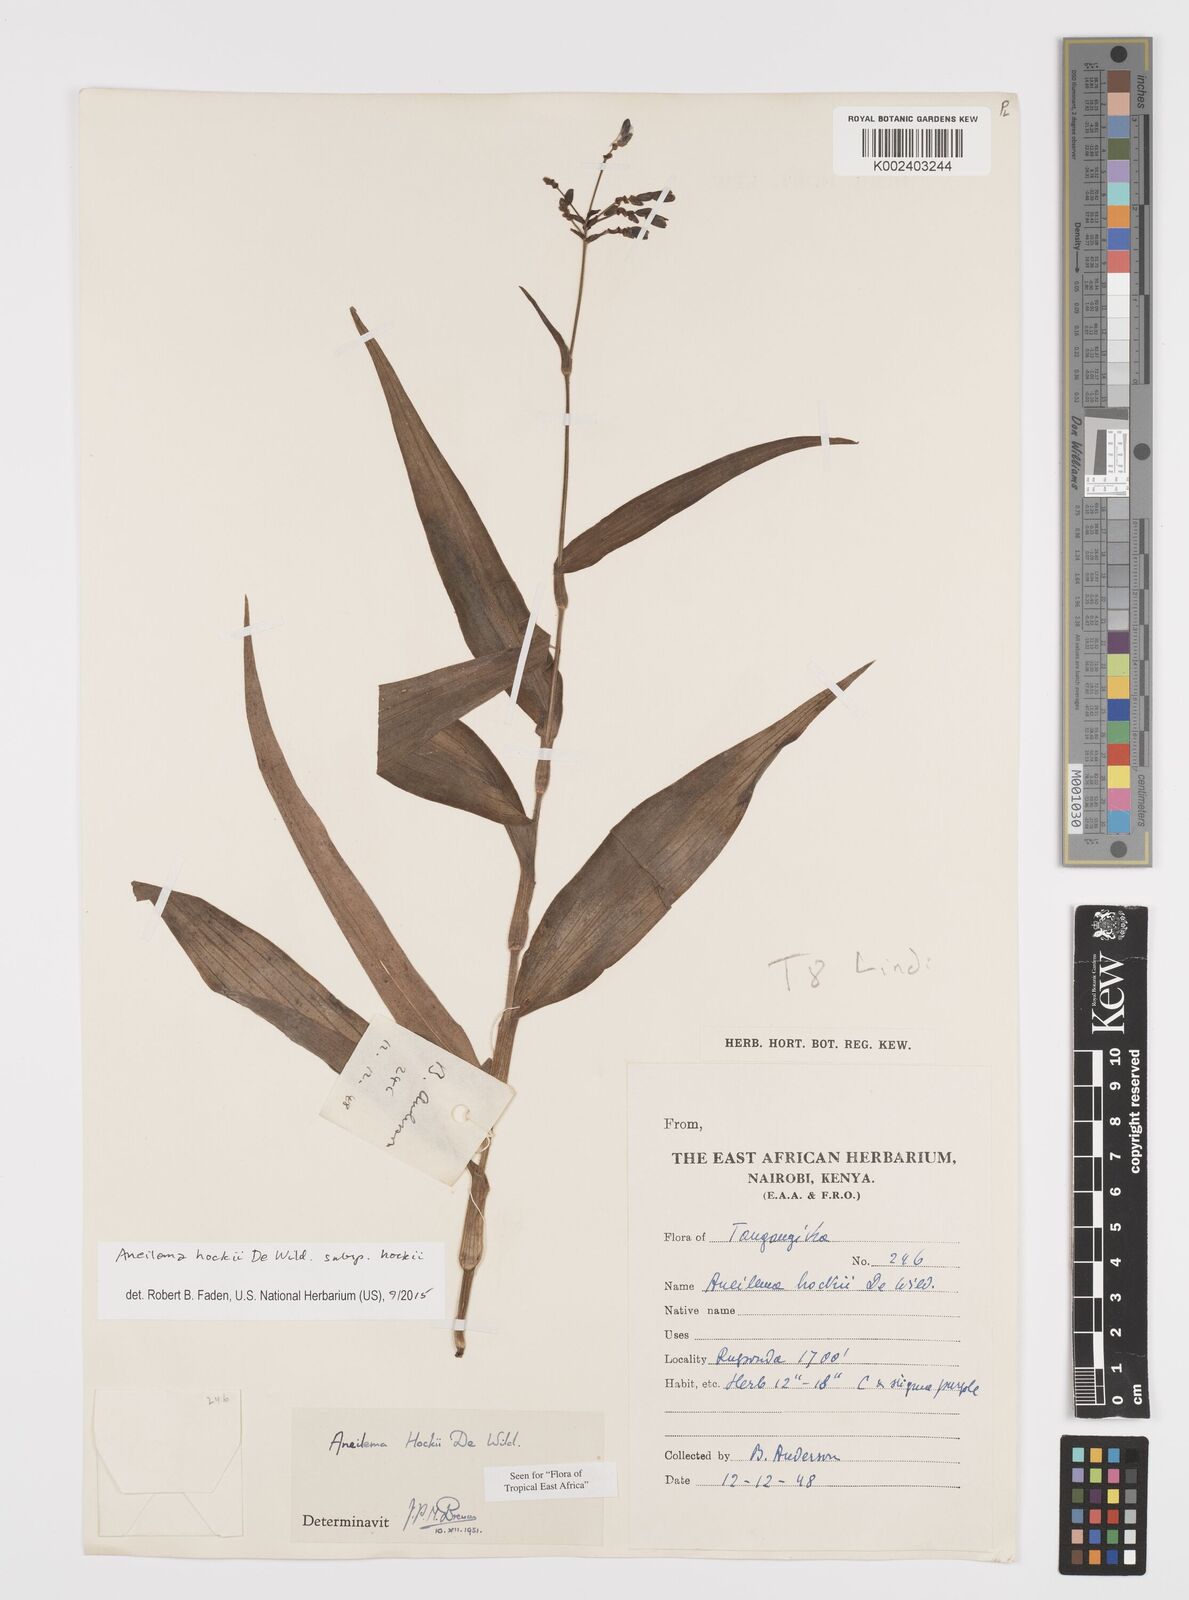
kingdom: Plantae
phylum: Tracheophyta
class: Liliopsida
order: Commelinales
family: Commelinaceae
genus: Aneilema
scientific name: Aneilema hockii
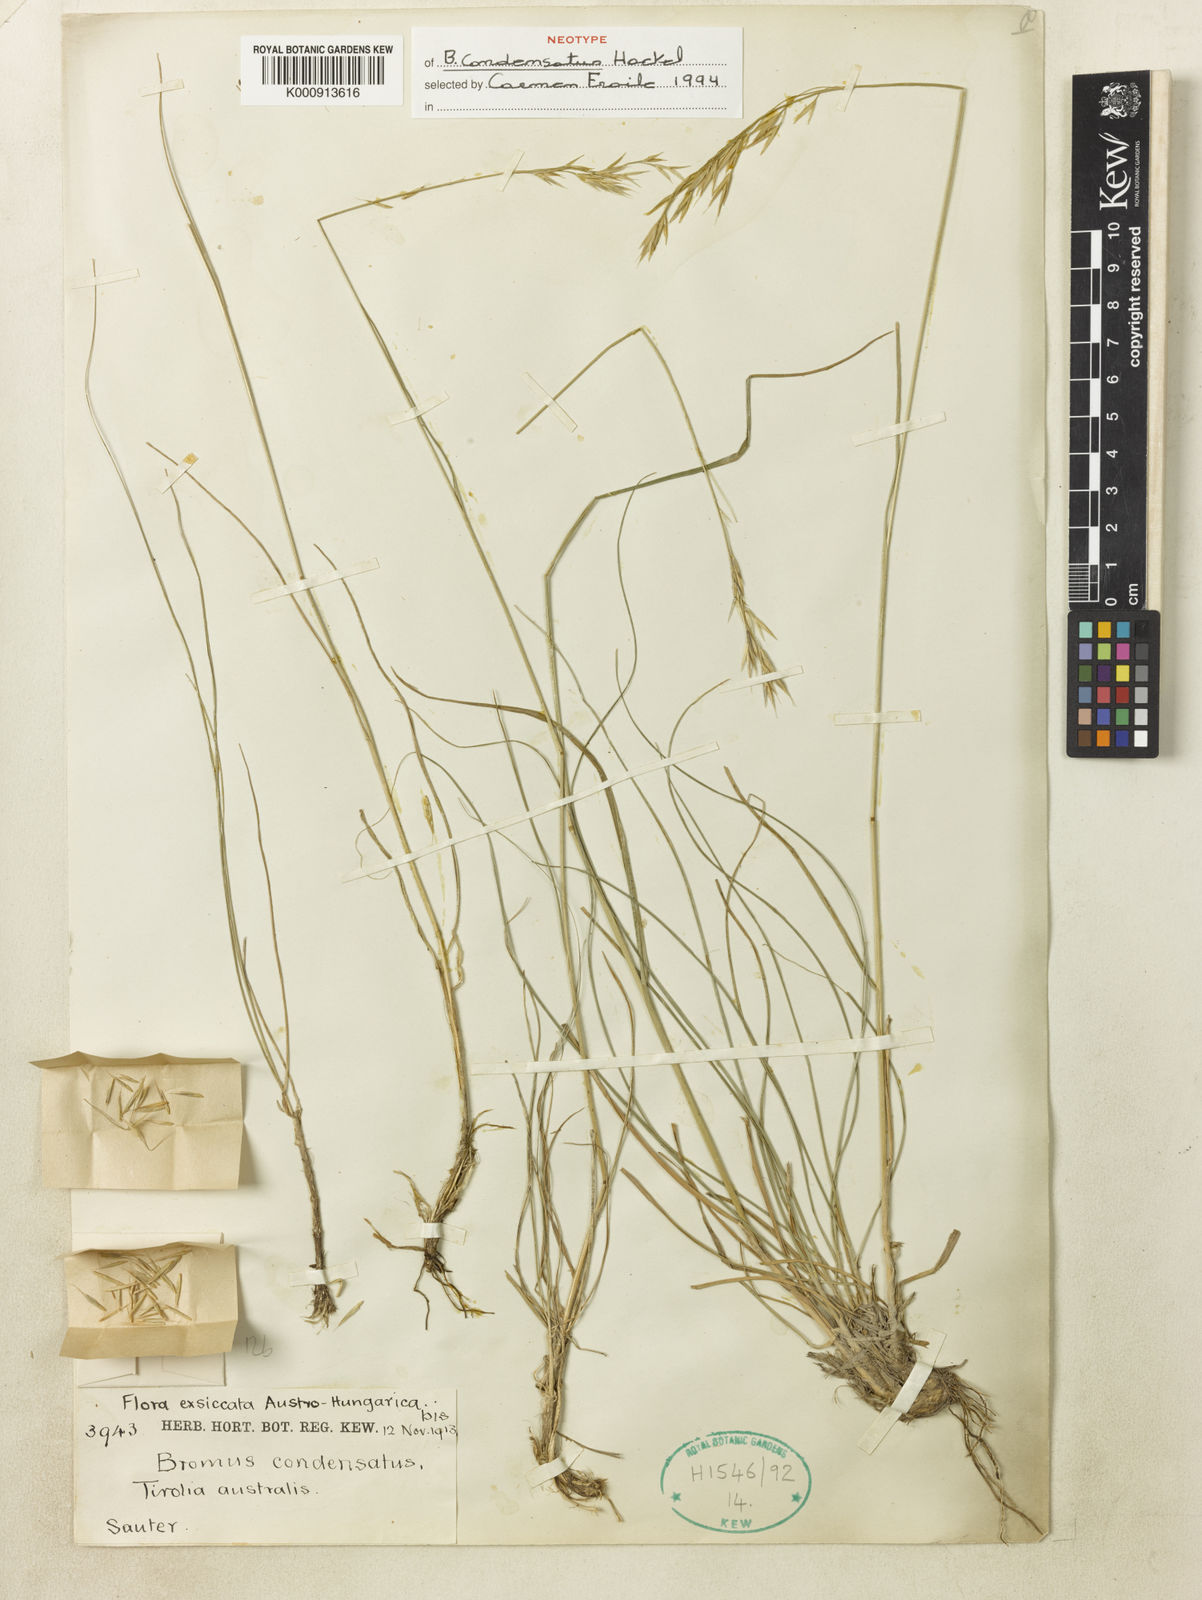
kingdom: Plantae
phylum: Tracheophyta
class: Liliopsida
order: Poales
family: Poaceae
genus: Bromus
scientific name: Bromus commutatus
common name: Meadow brome
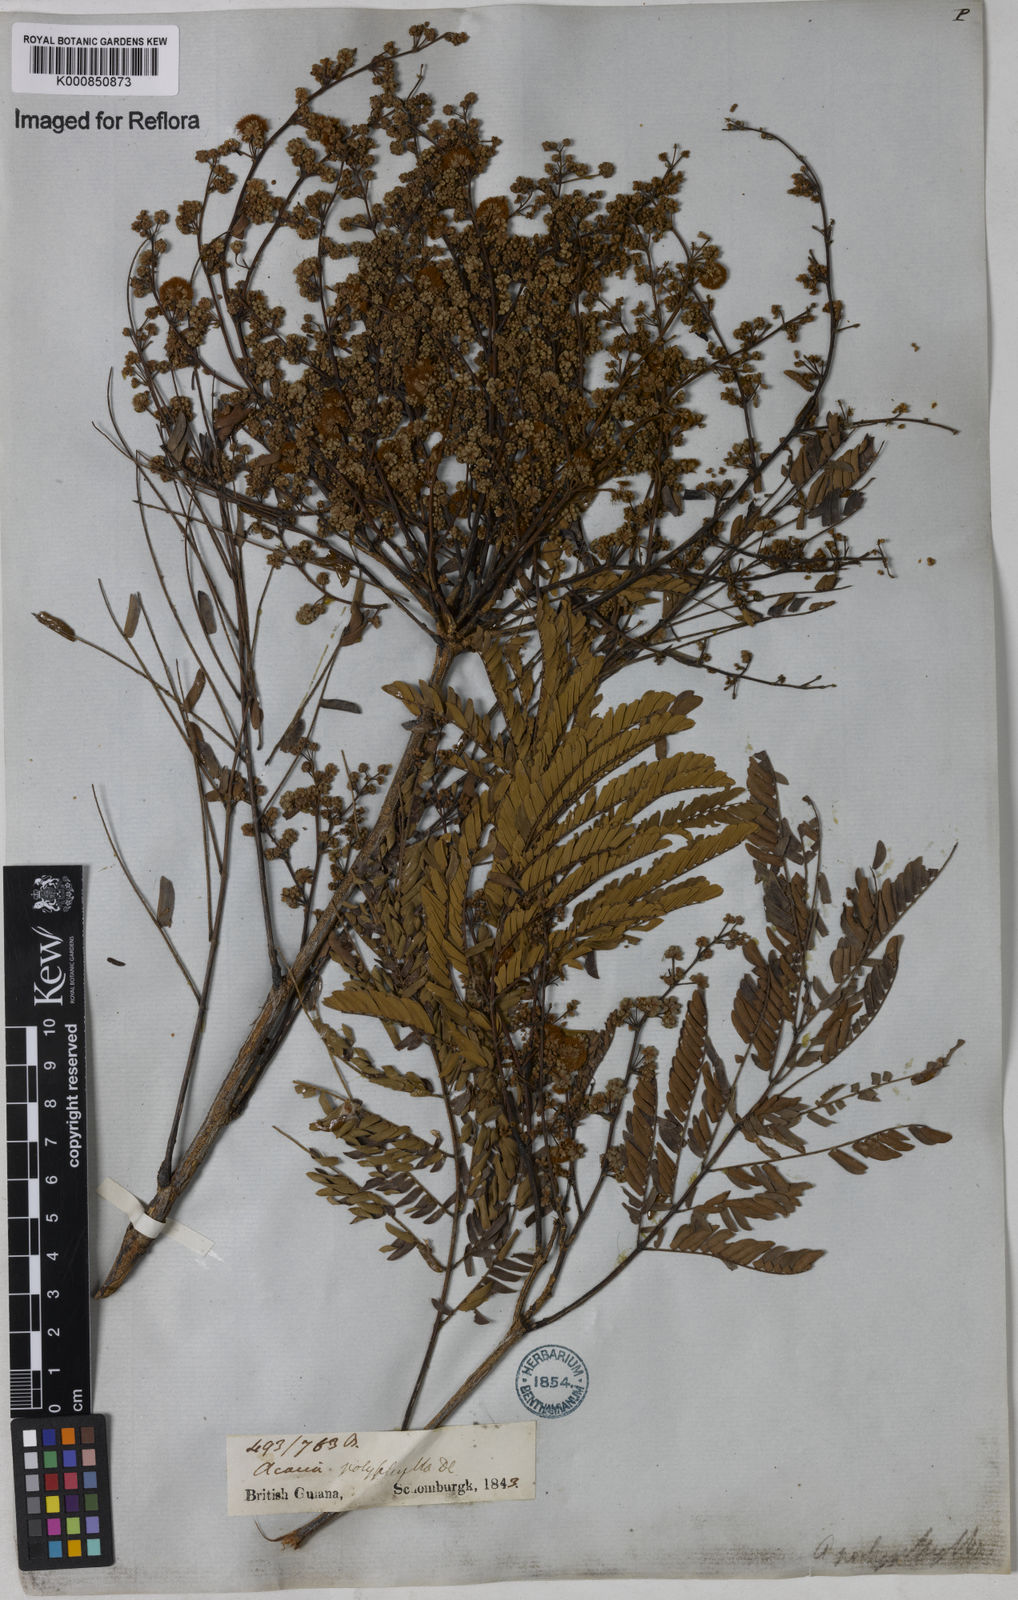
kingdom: Plantae
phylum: Tracheophyta
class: Magnoliopsida
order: Fabales
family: Fabaceae
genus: Senegalia
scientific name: Senegalia polyphylla
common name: White-tamarind
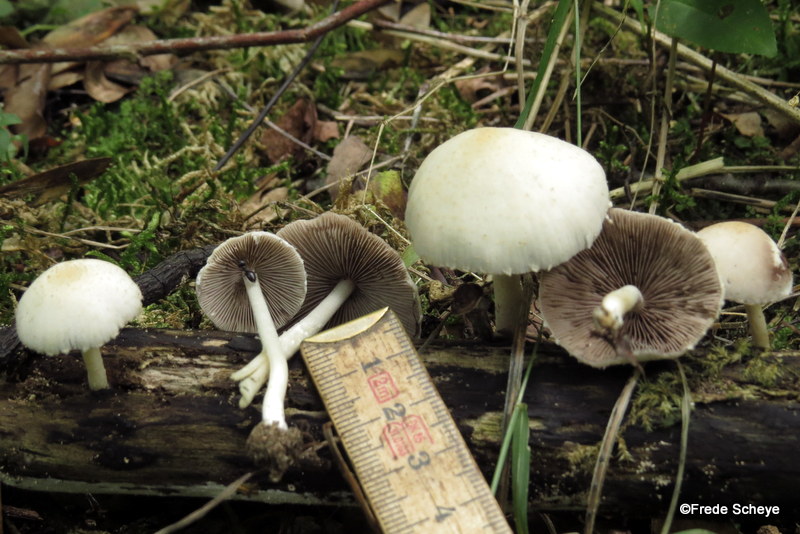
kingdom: Fungi
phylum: Basidiomycota
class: Agaricomycetes
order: Agaricales
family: Psathyrellaceae
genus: Candolleomyces
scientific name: Candolleomyces candolleanus
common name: Candolles mørkhat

TASK
Copy word for word the stretch of lines from the one containing "class: Agaricomycetes" through the end of the items, including both ends.

WRITTEN ANSWER
class: Agaricomycetes
order: Agaricales
family: Psathyrellaceae
genus: Candolleomyces
scientific name: Candolleomyces candolleanus
common name: Candolles mørkhat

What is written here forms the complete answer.